> _YOUR INSTRUCTIONS_
Among the entries below, please show each line that carries the word "nucleotide".

> _SOURCE MATERIAL_
= = = = =

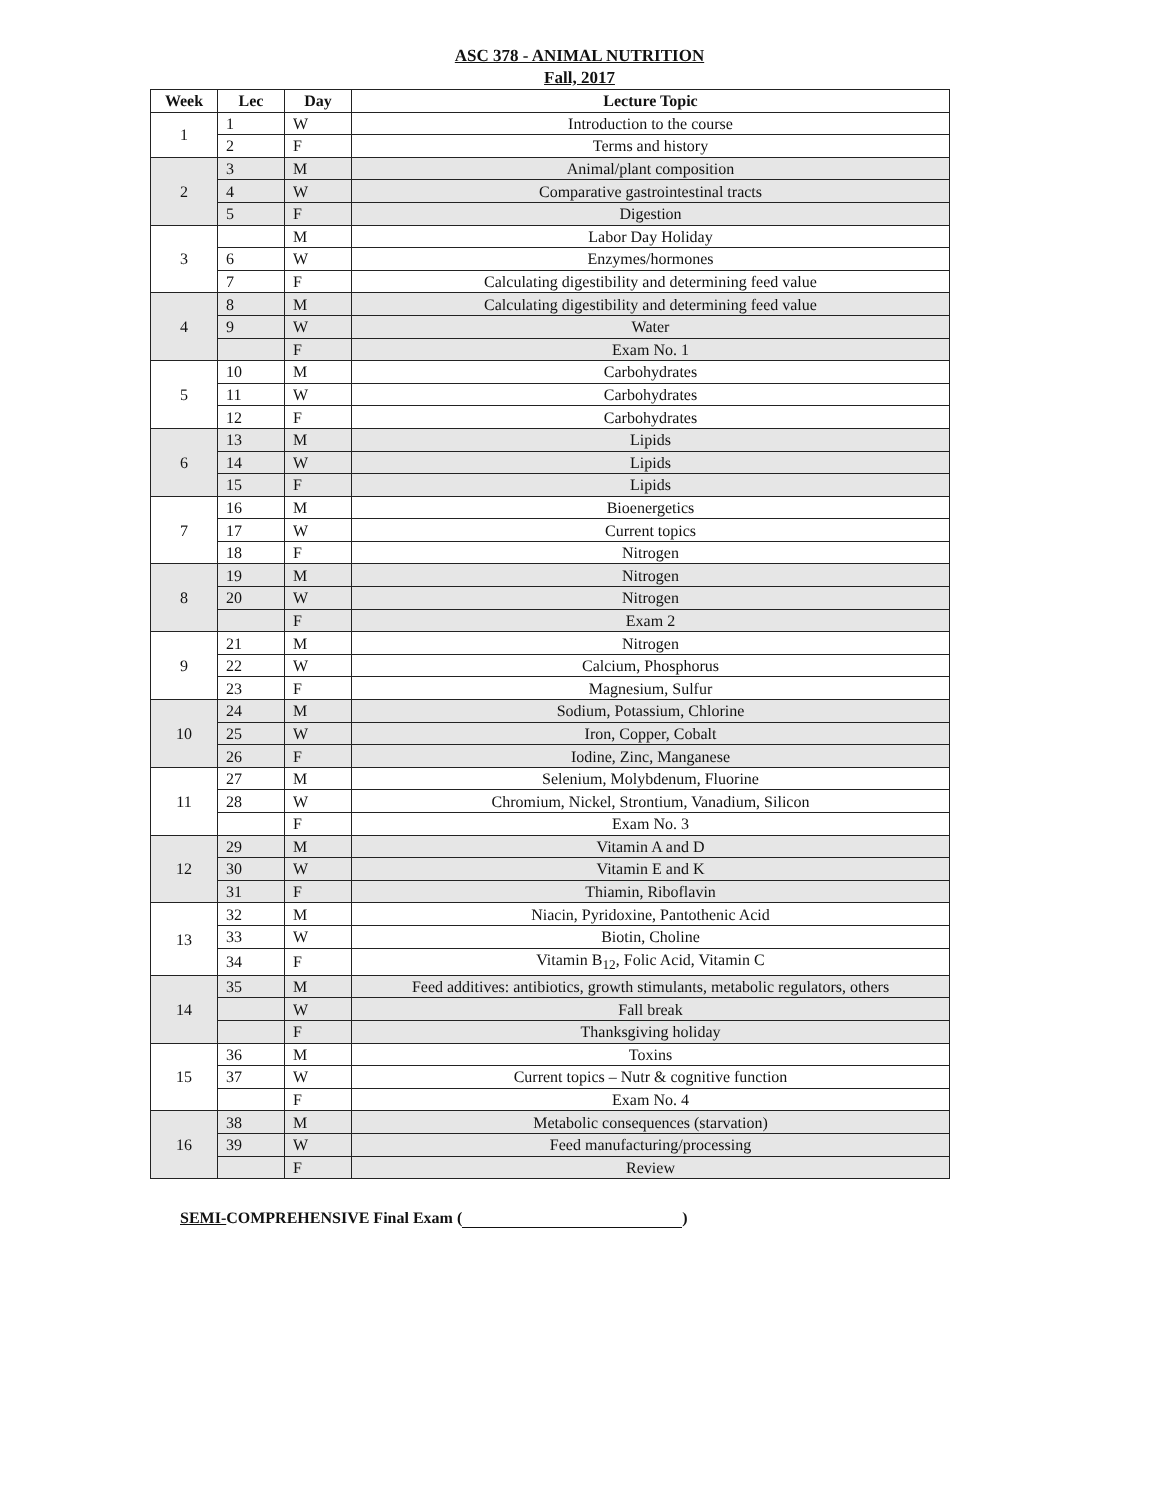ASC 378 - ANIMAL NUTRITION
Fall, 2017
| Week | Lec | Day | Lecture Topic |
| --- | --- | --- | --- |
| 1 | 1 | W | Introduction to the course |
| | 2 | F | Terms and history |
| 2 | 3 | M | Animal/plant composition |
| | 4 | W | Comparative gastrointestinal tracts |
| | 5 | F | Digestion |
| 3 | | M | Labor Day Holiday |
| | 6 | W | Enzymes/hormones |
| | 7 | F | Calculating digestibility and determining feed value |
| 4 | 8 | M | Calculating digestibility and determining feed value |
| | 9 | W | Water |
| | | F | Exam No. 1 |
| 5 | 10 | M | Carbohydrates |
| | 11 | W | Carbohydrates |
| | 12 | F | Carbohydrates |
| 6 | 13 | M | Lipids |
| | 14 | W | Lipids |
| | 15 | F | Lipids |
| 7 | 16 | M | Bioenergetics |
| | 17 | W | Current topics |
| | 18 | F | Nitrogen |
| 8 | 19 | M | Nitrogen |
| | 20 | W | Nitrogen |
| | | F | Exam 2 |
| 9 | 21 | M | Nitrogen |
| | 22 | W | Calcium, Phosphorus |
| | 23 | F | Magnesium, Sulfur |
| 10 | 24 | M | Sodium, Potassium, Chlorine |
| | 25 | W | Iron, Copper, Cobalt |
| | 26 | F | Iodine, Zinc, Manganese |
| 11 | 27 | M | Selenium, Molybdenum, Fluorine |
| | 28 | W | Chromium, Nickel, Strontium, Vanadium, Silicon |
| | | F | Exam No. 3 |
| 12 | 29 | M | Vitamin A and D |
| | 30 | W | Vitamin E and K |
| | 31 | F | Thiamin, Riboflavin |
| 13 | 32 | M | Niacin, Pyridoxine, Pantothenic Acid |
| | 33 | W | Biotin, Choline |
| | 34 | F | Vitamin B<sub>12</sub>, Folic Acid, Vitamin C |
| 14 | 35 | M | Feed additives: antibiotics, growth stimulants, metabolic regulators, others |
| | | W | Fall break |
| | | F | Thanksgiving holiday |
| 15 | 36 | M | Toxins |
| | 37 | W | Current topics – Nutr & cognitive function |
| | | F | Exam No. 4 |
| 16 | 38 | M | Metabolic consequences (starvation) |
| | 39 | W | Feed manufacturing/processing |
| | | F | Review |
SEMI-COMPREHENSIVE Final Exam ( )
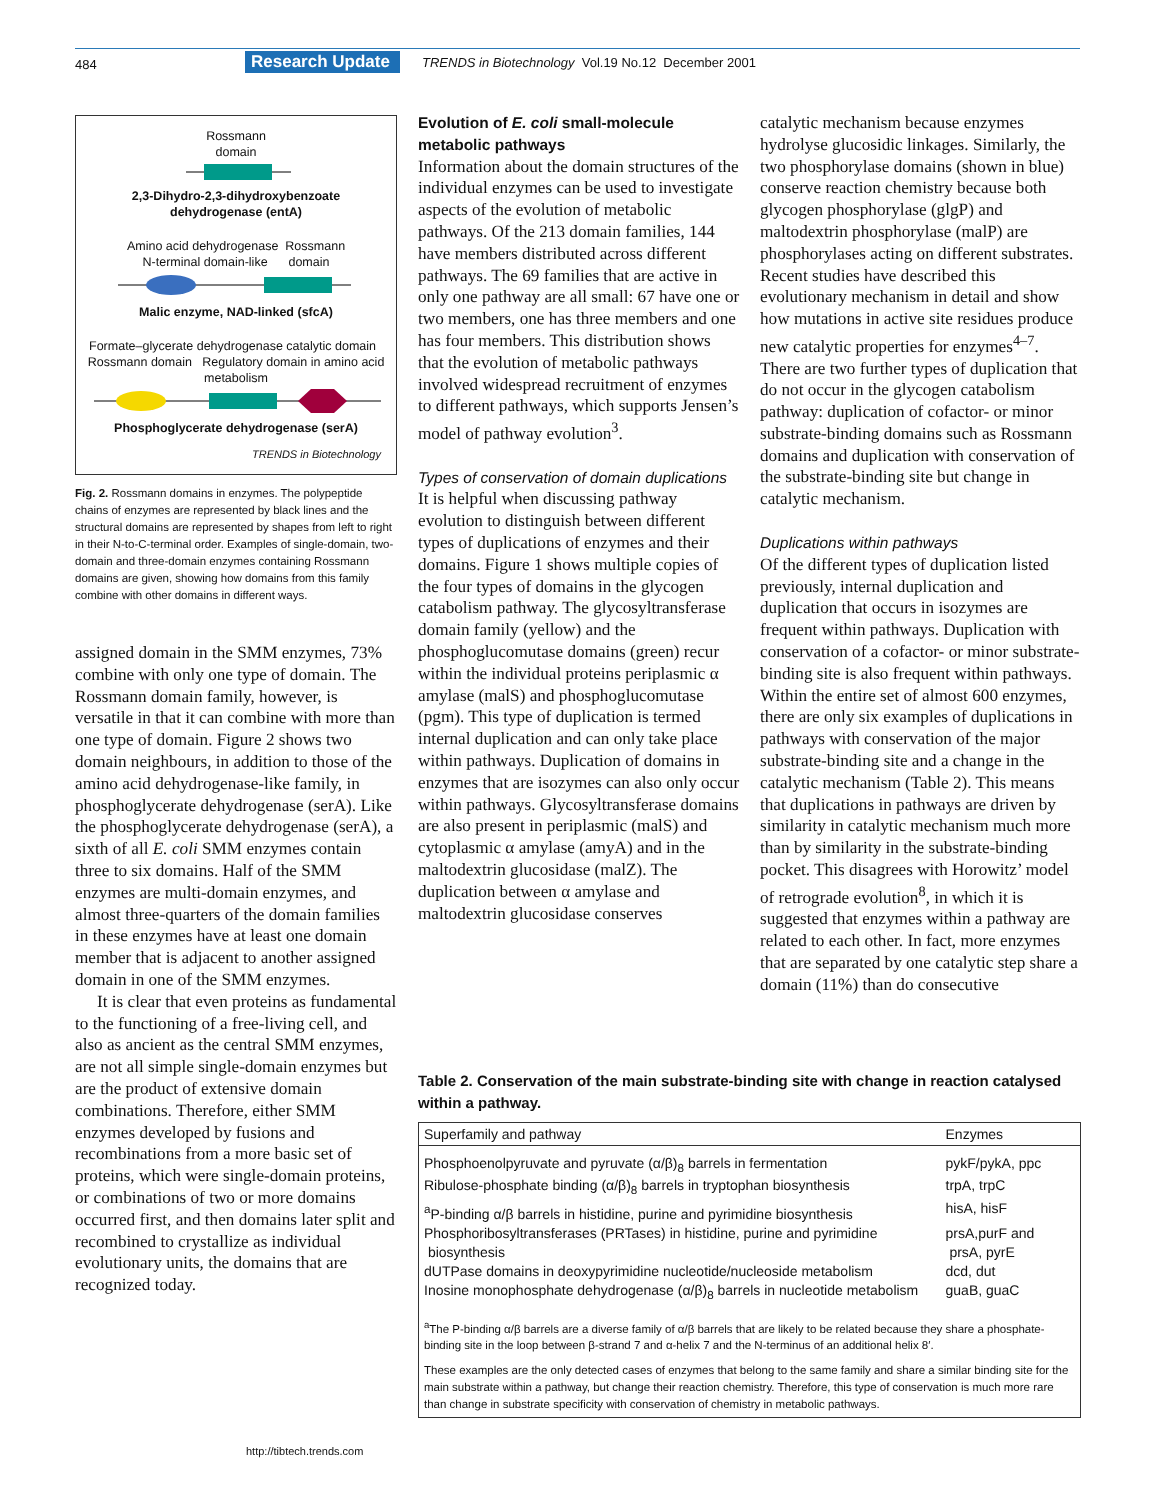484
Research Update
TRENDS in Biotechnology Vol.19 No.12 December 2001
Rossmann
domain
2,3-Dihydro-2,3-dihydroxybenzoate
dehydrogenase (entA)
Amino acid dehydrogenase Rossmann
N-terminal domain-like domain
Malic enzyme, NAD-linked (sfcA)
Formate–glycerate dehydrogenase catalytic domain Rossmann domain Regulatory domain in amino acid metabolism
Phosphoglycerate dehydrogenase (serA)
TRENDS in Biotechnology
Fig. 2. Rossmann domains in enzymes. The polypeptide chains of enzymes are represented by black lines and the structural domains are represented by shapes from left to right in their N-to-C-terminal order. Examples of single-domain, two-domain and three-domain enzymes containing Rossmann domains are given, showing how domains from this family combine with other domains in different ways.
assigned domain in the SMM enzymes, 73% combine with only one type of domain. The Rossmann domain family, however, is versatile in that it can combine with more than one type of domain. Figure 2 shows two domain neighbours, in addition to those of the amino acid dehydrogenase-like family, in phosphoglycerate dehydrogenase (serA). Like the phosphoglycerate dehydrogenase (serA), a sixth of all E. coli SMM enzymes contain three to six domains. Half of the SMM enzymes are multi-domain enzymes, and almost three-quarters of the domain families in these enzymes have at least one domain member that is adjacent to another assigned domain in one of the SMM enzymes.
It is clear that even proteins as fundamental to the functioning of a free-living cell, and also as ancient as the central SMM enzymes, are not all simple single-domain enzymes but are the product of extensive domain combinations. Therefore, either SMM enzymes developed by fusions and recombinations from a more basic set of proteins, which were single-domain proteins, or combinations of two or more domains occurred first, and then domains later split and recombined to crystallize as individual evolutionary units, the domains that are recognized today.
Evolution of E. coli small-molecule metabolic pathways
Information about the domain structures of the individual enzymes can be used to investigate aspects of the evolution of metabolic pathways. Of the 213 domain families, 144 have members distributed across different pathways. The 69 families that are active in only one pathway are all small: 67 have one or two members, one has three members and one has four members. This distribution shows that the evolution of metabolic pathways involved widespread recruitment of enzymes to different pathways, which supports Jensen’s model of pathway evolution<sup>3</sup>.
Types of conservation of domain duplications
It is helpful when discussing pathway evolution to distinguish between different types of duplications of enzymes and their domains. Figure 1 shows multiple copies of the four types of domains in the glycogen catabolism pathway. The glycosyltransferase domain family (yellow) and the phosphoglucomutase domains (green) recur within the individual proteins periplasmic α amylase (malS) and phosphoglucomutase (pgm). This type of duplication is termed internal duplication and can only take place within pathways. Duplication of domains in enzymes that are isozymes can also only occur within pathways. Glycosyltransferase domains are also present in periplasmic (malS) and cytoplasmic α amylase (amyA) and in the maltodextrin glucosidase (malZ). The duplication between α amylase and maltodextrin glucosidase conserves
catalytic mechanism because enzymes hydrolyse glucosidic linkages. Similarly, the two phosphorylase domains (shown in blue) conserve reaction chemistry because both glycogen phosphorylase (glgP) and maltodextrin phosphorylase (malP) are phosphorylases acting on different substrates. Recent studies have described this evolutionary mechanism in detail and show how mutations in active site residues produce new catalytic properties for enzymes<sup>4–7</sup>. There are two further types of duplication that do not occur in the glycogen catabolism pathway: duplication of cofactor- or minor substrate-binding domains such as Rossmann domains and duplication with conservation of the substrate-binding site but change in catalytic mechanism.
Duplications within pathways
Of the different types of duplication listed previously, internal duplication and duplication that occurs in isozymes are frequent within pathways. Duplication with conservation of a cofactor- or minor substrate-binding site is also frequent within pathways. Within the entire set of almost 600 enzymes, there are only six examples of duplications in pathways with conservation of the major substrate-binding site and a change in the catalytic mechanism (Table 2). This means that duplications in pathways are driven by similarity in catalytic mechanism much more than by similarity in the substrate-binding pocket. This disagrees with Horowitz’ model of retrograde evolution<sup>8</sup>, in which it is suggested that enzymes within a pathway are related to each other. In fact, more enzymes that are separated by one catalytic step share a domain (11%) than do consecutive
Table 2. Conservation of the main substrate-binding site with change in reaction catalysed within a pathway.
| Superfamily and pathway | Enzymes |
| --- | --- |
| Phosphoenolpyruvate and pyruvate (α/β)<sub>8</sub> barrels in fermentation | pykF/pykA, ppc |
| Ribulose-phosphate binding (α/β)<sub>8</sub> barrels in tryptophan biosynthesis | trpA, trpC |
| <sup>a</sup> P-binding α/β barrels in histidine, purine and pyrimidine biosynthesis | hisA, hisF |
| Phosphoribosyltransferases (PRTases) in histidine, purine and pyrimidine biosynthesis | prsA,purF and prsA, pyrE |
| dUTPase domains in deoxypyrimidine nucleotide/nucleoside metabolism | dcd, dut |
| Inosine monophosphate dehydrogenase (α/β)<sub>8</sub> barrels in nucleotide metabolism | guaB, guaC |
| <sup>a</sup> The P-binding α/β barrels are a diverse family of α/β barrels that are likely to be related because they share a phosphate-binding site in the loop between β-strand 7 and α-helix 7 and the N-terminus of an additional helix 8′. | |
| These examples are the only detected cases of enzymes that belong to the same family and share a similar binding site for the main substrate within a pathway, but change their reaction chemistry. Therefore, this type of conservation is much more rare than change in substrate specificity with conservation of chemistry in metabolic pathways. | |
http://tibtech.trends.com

= = = = =

> _EXERCISE SOLUTION_
| dUTPase domains in deoxypyrimidine nucleotide/nucleoside metabolism | dcd, dut |
| Inosine monophosphate dehydrogenase (α/β)<sub>8</sub> barrels in nucleotide metabolism | guaB, guaC |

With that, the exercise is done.